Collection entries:
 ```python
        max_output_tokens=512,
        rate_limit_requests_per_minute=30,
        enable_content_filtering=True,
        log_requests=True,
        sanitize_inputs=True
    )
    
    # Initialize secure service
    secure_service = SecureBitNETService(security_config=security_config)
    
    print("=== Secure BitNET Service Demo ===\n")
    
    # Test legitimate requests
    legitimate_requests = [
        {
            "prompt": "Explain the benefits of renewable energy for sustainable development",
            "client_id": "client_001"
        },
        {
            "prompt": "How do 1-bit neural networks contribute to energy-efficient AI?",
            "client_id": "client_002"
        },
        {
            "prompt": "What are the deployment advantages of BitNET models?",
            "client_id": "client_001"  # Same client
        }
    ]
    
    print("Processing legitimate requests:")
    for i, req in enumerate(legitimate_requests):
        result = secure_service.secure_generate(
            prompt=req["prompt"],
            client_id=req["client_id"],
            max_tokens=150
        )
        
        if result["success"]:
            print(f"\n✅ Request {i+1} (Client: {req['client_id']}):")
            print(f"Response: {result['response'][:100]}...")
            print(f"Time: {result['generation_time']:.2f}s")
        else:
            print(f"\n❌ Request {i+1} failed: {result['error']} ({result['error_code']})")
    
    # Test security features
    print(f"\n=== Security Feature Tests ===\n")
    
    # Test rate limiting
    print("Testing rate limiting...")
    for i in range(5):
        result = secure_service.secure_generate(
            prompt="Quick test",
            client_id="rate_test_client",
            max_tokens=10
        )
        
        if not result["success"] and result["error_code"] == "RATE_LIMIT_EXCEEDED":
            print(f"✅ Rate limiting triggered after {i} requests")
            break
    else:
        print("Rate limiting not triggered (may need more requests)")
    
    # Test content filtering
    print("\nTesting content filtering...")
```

__Task description__
How many lines in the entries above hold the string "prompt"? Answer with the number and nothing more.

__Solution to this problem__
5